Com a alta temperatura, habitual naquela zona, a água tinha que ser racionada, pelo que estávamos quase sempre em carência, e com uma sensação de secura na boca.

No fim da tarde do terceiro dia um dos camaradas da minha secção veio dizer-me que o Lopes estava a passar mal, e que já não tinha nem uma gota nos cantis que levara. A maior parte dos outros também já tinha encetado o quarto cantil. Acompanhado pelo comandante do pelotão fui ter com ele e concluí que se não lhe acudíssemos entraria rapidamente em desidratação.
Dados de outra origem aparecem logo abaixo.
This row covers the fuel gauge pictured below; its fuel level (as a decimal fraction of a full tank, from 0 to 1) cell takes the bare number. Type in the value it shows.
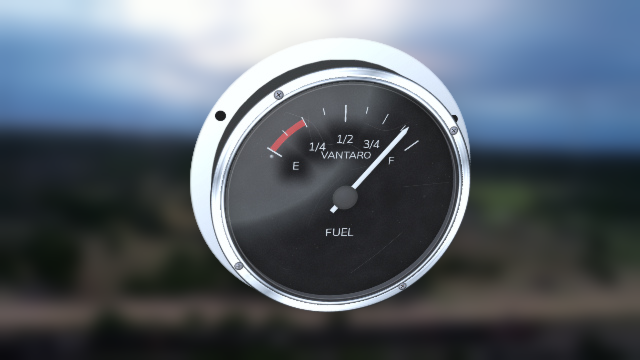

Dei-lhe o meu cantil com o resto da água que tinha para esse dia, e que ele foi bebendo aos poucos. Melhorou, mas punha-se o problema de termos ainda uma noite e um dia pela frente. Eu tinha levado quatro latas de sumo de fruta, que eram fabricadas na África do Sul e vendidas na nossa cantina (ou seria na loja do Sr. Santos?). Ainda tinha três, que lhe fui dando e, entretanto, ele parecia recuperado.




Poncho semelhante aos que usávamos em Angola

Entretanto, alguém – não me recordo quem – levantou a ideia de atarmos os ponchos (impermeáveis) às árvores de forma a tentarmos recolher a água da chuva, que por certo cairia, como tinha caido nos dias anteriores. Assim fizemos e, embora os ponchos utilizados não tivessem armazenado muita água, foi a suficiente para juntamente com o racionamento da que ainda restava nos nossos cantis, levarmos o barco a bom porto.

O Lopes aprendeu a lição, e nunca mais lhe faltou a água. Isto é, faltar, faltou, como nos faltava sempre que andávamos pela mata ou no meio do capim, com as praganas a entrarem pelos pescoços suados, ansiosos por um riacho, onde entrávamos vestidos e calçados, ou ao menos por uma sombra, onde pudessemos descansar cinco minutos.

Falta dizer que, durante todo o tempo que durou a nossa aflição, não pudemos pedir ajuda, porque, apesar de termos levado rádio e o respectivo operador, não foi possível, mais uma vez, pôr o aparelho em funcionamento.